Collected data
BEGIN

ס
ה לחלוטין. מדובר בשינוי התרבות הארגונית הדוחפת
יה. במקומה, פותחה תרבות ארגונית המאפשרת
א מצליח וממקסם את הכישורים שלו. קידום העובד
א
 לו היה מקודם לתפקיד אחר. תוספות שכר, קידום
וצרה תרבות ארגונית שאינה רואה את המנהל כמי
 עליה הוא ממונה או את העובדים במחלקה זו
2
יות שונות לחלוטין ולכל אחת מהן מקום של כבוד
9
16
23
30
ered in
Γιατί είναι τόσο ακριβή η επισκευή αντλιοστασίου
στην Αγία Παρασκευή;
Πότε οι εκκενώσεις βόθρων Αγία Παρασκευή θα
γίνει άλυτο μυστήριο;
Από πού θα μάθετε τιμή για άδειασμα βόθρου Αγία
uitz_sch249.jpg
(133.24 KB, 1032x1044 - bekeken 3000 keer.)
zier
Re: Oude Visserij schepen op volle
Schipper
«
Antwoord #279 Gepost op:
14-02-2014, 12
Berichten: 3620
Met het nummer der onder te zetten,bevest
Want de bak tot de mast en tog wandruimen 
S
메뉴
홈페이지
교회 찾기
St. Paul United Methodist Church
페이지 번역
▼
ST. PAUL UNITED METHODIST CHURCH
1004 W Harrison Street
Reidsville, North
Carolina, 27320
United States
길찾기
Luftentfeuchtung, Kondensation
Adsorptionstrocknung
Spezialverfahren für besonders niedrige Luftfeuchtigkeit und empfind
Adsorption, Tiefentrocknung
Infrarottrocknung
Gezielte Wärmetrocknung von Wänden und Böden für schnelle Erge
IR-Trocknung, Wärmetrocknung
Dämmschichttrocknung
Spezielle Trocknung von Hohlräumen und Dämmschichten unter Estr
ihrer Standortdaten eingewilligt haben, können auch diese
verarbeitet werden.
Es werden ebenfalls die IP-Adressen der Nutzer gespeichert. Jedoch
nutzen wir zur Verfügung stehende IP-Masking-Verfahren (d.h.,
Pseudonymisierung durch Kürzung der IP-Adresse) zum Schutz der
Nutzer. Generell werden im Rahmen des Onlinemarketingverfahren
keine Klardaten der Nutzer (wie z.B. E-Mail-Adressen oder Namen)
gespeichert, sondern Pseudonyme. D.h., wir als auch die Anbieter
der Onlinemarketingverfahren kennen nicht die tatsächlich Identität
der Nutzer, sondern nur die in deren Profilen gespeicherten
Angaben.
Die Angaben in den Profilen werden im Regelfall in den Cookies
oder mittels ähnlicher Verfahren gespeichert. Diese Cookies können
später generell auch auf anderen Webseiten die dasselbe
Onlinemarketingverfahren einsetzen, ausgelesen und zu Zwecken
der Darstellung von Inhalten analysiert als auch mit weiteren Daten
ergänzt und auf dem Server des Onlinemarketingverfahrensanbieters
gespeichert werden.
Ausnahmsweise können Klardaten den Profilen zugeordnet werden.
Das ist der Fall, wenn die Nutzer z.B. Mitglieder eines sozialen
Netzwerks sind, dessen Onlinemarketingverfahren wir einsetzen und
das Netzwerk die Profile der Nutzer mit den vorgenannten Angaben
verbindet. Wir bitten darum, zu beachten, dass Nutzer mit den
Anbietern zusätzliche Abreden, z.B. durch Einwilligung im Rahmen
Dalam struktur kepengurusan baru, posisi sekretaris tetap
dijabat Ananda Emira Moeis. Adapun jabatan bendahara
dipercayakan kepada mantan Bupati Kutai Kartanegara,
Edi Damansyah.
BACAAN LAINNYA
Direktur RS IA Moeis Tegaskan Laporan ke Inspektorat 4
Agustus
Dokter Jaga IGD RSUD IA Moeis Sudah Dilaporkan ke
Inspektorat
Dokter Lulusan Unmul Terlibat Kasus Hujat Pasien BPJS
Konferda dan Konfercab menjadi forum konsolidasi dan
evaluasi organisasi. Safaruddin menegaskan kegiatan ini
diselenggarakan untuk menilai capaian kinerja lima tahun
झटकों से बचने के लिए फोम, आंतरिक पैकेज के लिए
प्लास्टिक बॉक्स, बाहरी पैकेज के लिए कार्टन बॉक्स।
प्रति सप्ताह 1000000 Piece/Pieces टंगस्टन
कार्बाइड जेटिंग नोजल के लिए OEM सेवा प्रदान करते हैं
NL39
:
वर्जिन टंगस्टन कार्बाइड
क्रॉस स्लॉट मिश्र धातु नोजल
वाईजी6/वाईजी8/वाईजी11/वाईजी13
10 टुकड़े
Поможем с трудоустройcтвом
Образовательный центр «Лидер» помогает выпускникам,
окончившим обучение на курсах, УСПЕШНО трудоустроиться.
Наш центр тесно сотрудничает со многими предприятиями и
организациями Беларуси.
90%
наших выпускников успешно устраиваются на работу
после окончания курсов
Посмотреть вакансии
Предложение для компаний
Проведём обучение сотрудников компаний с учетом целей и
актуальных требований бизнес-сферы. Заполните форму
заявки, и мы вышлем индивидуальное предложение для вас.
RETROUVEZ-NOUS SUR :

END

HOW TO COMPLETE THIS TASK: Copy all lines of the records in which the string "центр" can be found.

OUTPUT FOR THIS TASK:
Образовательный центр «Лидер» помогает выпускникам,
Наш центр тесно сотрудничает со многими предприятиями и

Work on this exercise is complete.